IPG showing signs of turnaround
The bigger drag now is still the IPG segment, which has seen comparable sales dips in the negative region, continuing the downtrend since 3Q22. However, there are early signs of manufacturing recovery in March that highlight 2H’24 upside for Motion. Looking at the US ISM Manufacturing PMI, it marks the first time it has passed the 50point threshold since 2023. The 50point threshold is an important gauge because >50 implies an expansionary trend, while <50 implies a contractionary trend. Historically, IPG comparable sales track in the same direction as the PMI index; hence, I believe the PMI index is a good indicator of growth. A recent report by S&P Global also paints a positive outlook on this front. While this trend could reverse, I note potential upside for industrial growth into 2H24 if optimism across the manufacturing industry continues.
Valuation
I model GPC using a forward PE approach, and using my assumptions, I believe GPC is worth $190.85. For revenue, given the APG segment positive growth outlook and early signs of IPG growth recovery, I believe GPC can grow as guided (midpoint of FY24 guidance) at 4% in FY24, followed by 5% (the high end of FY24 guidance) as demand continues to recover with macro pressures easing. As GPC scales the business by growing revenue, I would expect margins to continue expanding, which has been a historical trend when we compare GPC’s revenue size vs. net margin (FY17 revenue: $16.3 billion with a net margin of 4.2% vs. FY23 revenue sales of $23 billion with a net margin of 5.7%). The market has reacted very well to the early growth signs revealed in the 1Q24 results, as seen from the sharp reversal in share price (from $145 to $160 post-results).

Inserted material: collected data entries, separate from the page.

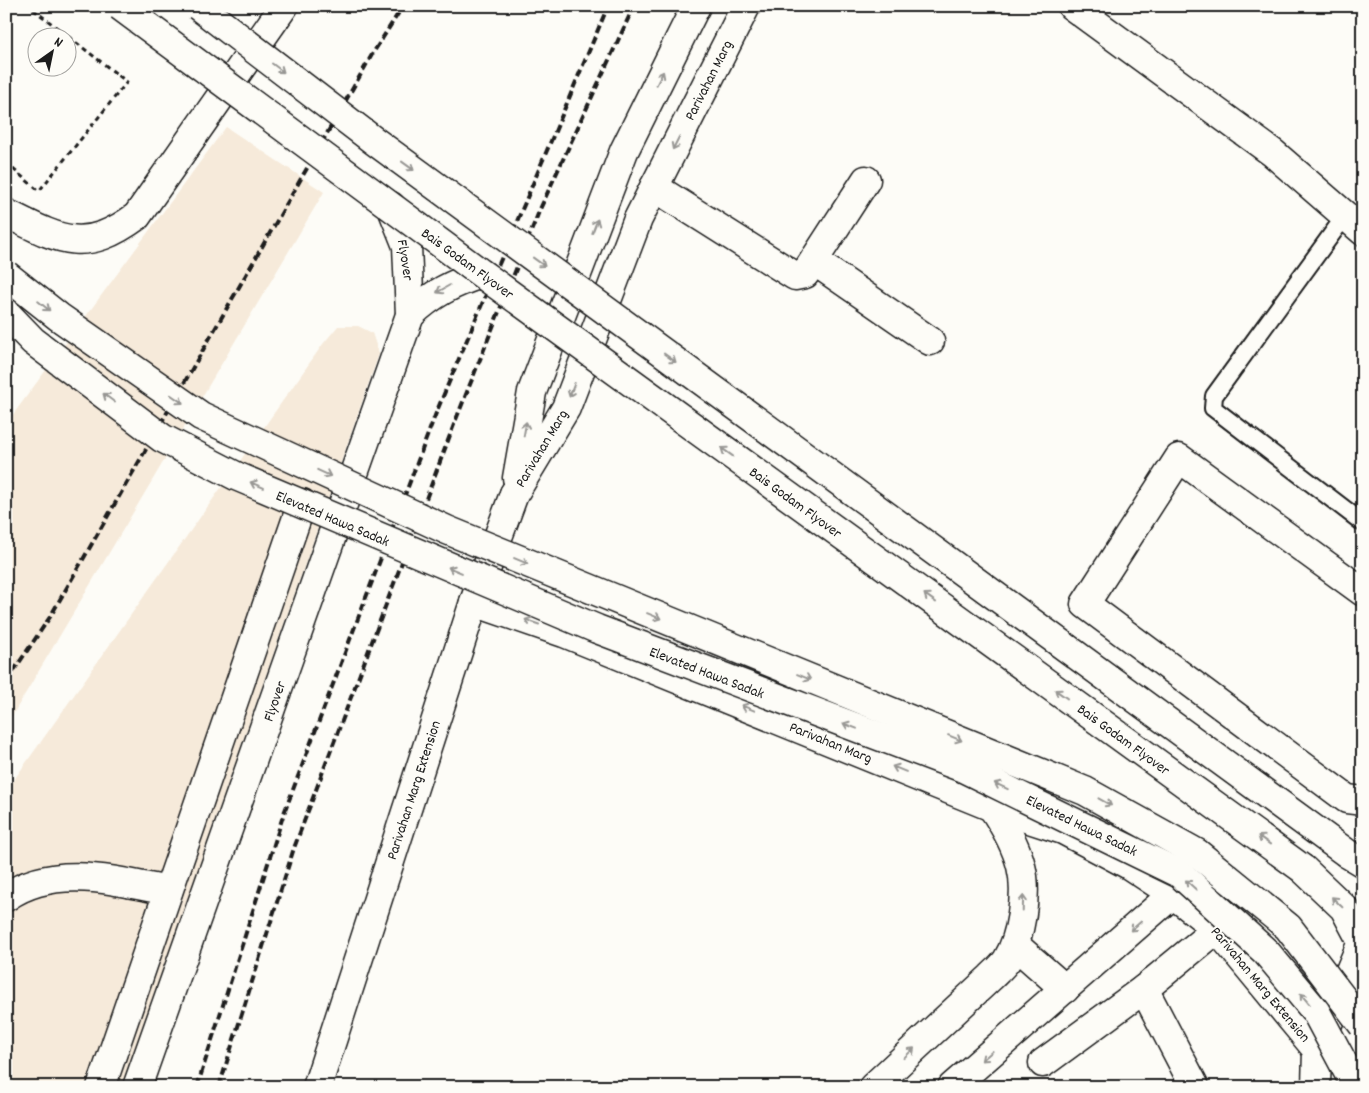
<svg xmlns="http://www.w3.org/2000/svg" width="1369" height="1093" viewBox="0 0 1369 1093" font-family="Dekko,sans-serif">
<style>
.built{fill:#f6eada}
.lines{fill:none;stroke-linecap:round;stroke-linejoin:round}
.lane-casing{stroke:#1c1c1c;stroke-width:20}
.street-casing{stroke:#1c1c1c;stroke-width:31}
.secondary-casing{stroke:#1c1c1c;stroke-width:31}
.path{stroke:#1c1c1c;stroke-width:3;stroke-dasharray:5 4;stroke-linecap:butt}
.lane{stroke:#fdfcf7;stroke-width:16}
.street{stroke:#fdfcf7;stroke-width:28}
.secondary{stroke:#fdfcf7;stroke-width:28}
.rail{stroke:#1c1c1c;stroke-width:4;stroke-dasharray:8 4;stroke-linecap:butt}
.secondary-bridge-casing{stroke:#1c1c1c;stroke-width:31;stroke-linecap:butt}
.secondary-bridge{stroke:#fdfcf7;stroke-width:28}
.oneway{stroke:#989794}
.labels{text-anchor:middle;stroke-width:4;stroke-linejoin:round;paint-order:stroke}
.street-label{font-size:15px;fill:#1c1c1c;stroke:#fdfcf7}
</style>
<rect width="100%" height="100%" fill="#fdfcf7"/>
<filter id="ink" filterUnits="userSpaceOnUse"><feTurbulence type="fractalNoise" baseFrequency=".02" numOctaves="2"/><feDisplacementMap in="SourceGraphic" scale="10" xChannelSelector="R" yChannelSelector="G"/><feConvolveMatrix kernelMatrix="1 2 1 2 8 2 1 2 1" color-interpolation-filters="sRGB"/></filter>
<g filter="url(#ink)">
<!-- built -->
<g class="built">
<polygon points="226,127 324,192 6,726 6,424"/>
<polygon points="338,326 358,326 372,333 379,354 121,1087 6,1087 6,791 323,344"/>
</g>
<g class="lines">
<defs>
<polyline id="lane" points="1345,216 1214,396 1213,408 1363,523"/>
<g id="street">
<polyline points="1072,6 1273,153 1363,231"/>
<polyline points="654,187 795,276 805,274 866,180"/>
<path d="M6,213C60,240 84,255 137,216L284,6"/>
<polyline points="814,261 930,341"/>
<polyline points="517,478 532,392 624,151 696,6"/>
<polyline points="514,494 566,408 638,219 746,6"/>
<polyline points="1363,592 1179,458 1085,604 1347,799 1363,801"/>
<path d="M6,897C54,863 116,881 168,891"/>
<polyline points="1144,989 1195,1087"/>
<polyline points="1043,1063 1144,989 1217,929"/>
<polyline points="101,1087 302,503"/>
</g>
<g id="secondary">
<path d="M410,315C432,294 453,283 482,274"/>
<polyline points="474,602 564,633 992,807 1063,830 1129,865 1173,894 1217,929 1317,1050"/>
<polyline points="1348,854 1363,863"/>
<polyline points="1303,869 1344,908 1362,942 1317,1050 1316,1087"/>
<polyline points="1015,945 1065,989"/>
<polyline points="137,1087 410,315 407,246 391,206"/>
<polyline points="317,1087 474,602 514,494"/>
<path d="M873,1087L991,977C996,972 1003,966 1007,960C1021,937 1028,893 1021,866C1016,846 1004,825 992,807"/>
<polyline points="952,1087 1173,894"/>
</g>
</defs>
<!-- lane casing -->
<use href="#lane" class="lane-casing"/>
<!-- street casing -->
<use href="#street" class="street-casing"/>
<!-- secondary casing -->
<use href="#secondary" class="secondary-casing"/>
<!-- path -->
<polyline class="path" points="6,163 39,191 127,82 29,6"/>
<!-- lane -->
<use href="#lane" class="lane"/>
<!-- street -->
<use href="#street" class="street"/>
<!-- secondary -->
<use href="#secondary" class="secondary"/>
<!-- rail -->
<g class="rail">
<polyline points="6,682 50,617 373,53 403,6"/>
<polyline points="197,1087 283,816 436,413 608,6"/>
<polyline points="219,1087 294,848 455,422 540,209 634,6"/>
</g>
<defs>
<g id="secondary-bridge">
<polyline points="120,6 482,274 1303,869"/>
<polyline points="198,6 373,140 1348,854"/>
<polyline points="6,275 59,317 201,416 447,530 1085,791 1197,853 1288,927 1363,1025"/>
<polyline points="6,313 33,341 162,438 236,476 597,629 963,768 1180,874 1266,952 1316,1012 1356,1087"/>
</g>
</defs>
<!-- secondary-bridge casing -->
<use href="#secondary-bridge" class="secondary-bridge-casing"/>
<!-- secondary-bridge -->
<use href="#secondary-bridge" class="secondary-bridge"/>
</g>
<!-- one-way arrows -->
<defs><path id="oneway-shaft" d="M-6 0H5M1.5-3L5.5 0L1.5 3" fill="none" stroke-width="1.6" stroke-linecap="round" stroke-linejoin="round" transform="scale(1.25)"/></defs>
<g class="oneway">
<use href="#oneway-shaft" transform="translate(278 68) rotate(37)"/>
<use href="#oneway-shaft" transform="translate(660 78) rotate(-63)"/>
<use href="#oneway-shaft" transform="translate(676 143) rotate(117)"/>
<use href="#oneway-shaft" transform="translate(408 166) rotate(36)"/>
<use href="#oneway-shaft" transform="translate(595 226) rotate(-69)"/>
<use href="#oneway-shaft" transform="translate(539 262) rotate(36)"/>
<use href="#oneway-shaft" transform="translate(443 289) rotate(150)"/>
<use href="#oneway-shaft" transform="translate(44 306) rotate(39)"/>
<use href="#oneway-shaft" transform="translate(670 358) rotate(36)"/>
<use href="#oneway-shaft" transform="translate(572 390) rotate(111)"/>
<use href="#oneway-shaft" transform="translate(109 398) rotate(-143)"/>
<use href="#oneway-shaft" transform="translate(177 399) rotate(35)"/>
<use href="#oneway-shaft" transform="translate(525 429) rotate(-80)"/>
<use href="#oneway-shaft" transform="translate(727 452) rotate(-144)"/>
<use href="#oneway-shaft" transform="translate(324 473) rotate(25)"/>
<use href="#oneway-shaft" transform="translate(257 485) rotate(-157)"/>
<use href="#oneway-shaft" transform="translate(521 561) rotate(23)"/>
<use href="#oneway-shaft" transform="translate(455 570) rotate(-157)"/>
<use href="#oneway-shaft" transform="translate(930 598) rotate(-144)"/>
<use href="#oneway-shaft" transform="translate(654 616) rotate(22)"/>
<use href="#oneway-shaft" transform="translate(532 622) rotate(-161)"/>
<use href="#oneway-shaft" transform="translate(804 677) rotate(22)"/>
<use href="#oneway-shaft" transform="translate(1061 694) rotate(-144)"/>
<use href="#oneway-shaft" transform="translate(748 708) rotate(-158)"/>
<use href="#oneway-shaft" transform="translate(850 726) rotate(-159)"/>
<use href="#oneway-shaft" transform="translate(955 738) rotate(22)"/>
<use href="#oneway-shaft" transform="translate(899 769) rotate(-158)"/>
<use href="#oneway-shaft" transform="translate(1001 786) rotate(-155)"/>
<use href="#oneway-shaft" transform="translate(1105 802) rotate(29)"/>
<use href="#oneway-shaft" transform="translate(1264 840) rotate(-144)"/>
<use href="#oneway-shaft" transform="translate(1191 885) rotate(-138)"/>
<use href="#oneway-shaft" transform="translate(1337 902) rotate(-136)"/>
<use href="#oneway-shaft" transform="translate(1023 903) rotate(-88)"/>
<use href="#oneway-shaft" transform="translate(1136 926) rotate(139)"/>
<use href="#oneway-shaft" transform="translate(1305 999) rotate(-130)"/>
<use href="#oneway-shaft" transform="translate(909 1053) rotate(-43)"/>
<use href="#oneway-shaft" transform="translate(987 1056) rotate(139)"/>
</g>
</g>
<g class="labels">
<!-- street labels -->
<g class="street-label">
<text transform="translate(708 80) rotate(-63)" y="5">Parivahan Marg</text>
<text transform="translate(406 260) rotate(81)" y="5">Flyover</text>
<text transform="translate(468 263) rotate(36)" y="5">Bais Godam Flyover</text>
<text transform="translate(541 448) rotate(-59)" y="5">Parivahan Marg</text>
<text transform="translate(796 502) rotate(36)" y="5">Bais Godam Flyover</text>
<text transform="translate(333 518) rotate(23)" y="5">Elevated Hawa Sadak</text>
<text transform="translate(707 672) rotate(21)" y="5">Elevated Hawa Sadak</text>
<text transform="translate(274 701) rotate(-71)" y="5">Flyover</text>
<text transform="translate(1124 739) rotate(36)" y="5">Bais Godam Flyover</text>
<text transform="translate(831 742) rotate(22)" y="5">Parivahan Marg</text>
<text transform="translate(413 790) rotate(-72)" y="5">Parivahan Marg Extension</text>
<text transform="translate(1082 825) rotate(26)" y="5">Elevated Hawa Sadak</text>
<text transform="translate(1261 984) rotate(50)" y="5">Parivahan Marg Extension</text>
</g>
</g>
<!-- margin -->
<rect width="1369" height="1093" fill="none" stroke="#fdfcf7" stroke-width="25"/>
<rect x="12" y="12" width="1344" height="1068" fill="none" stroke="#1c1c1c" stroke-width="2" filter="url(#ink)"/>
<!-- north arrow -->
<g transform="translate(52 52) rotate(33)"><circle r="24" fill="#fdfcf7" stroke="#a3a29f"/>
<path d="M0-4L9 19L0 12L-9 19Z" fill="#1c1c1c"/>
<text y="-8" font-size="14" font-weight="bold" text-anchor="middle" fill="#1c1c1c">N</text>
</g>
</svg>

GPC valuation (15x forward PE) also compares favourably against peers like O’Reilly Automotive (ORLY) that trades at 25x, Advance Auto Parts (AAP) that trades at 17x and Autozone (AZO) that trades at 16x. Historically, GPC has traded in line with peers but because of the recent slowdown, valuation has traded at a discount. Hence, as GPC continues to recover, we should see the PE multiple slowly trend back upwards, towards its historical trading average of 17.8x (closer to peers average of ~19x).
Risk
A macro slowdown would put further pressure on GPC recovery strength, similar to what happened last year. As I am writing this, Israel has retaliated against Iran by launching a missile attack. This could spark an entire conflict throughout the Middle East, driving oil prices up, which will dampen the demand for cars and naturally lower demand for car parts. Another risk is that the Fed might not cut rates as inflation and the US housing undersupply situation have not been fully addressed yet. In this scenario, the pace of consumer spending recovery may not be as great as I expect. Naturally, this would impact auto demand because car loans are going to stay expensive for longer, dampening the recovery strength.
Conclusion
My view for GPC is a buy rating. The APG segment, which is GPC’s largest, is showing signs of recovery with improving sales trends, particularly in the US market. I expect this trend to continue throughout the year, fueled by potential macro tailwinds such as easing interest rates and increasing consumer spending confidence. Additionally, the IPG segment may be nearing a turnaround as suggested by the recent uptick in the US ISM Manufacturing PMI. Overall, as this trend continues, GPC should see revenue growth, margin expansion, and a return to its historical average forward PE multiple. The main risk to this outlook is a potential macro slowdown, particularly a full-blown conflict in the Middle East.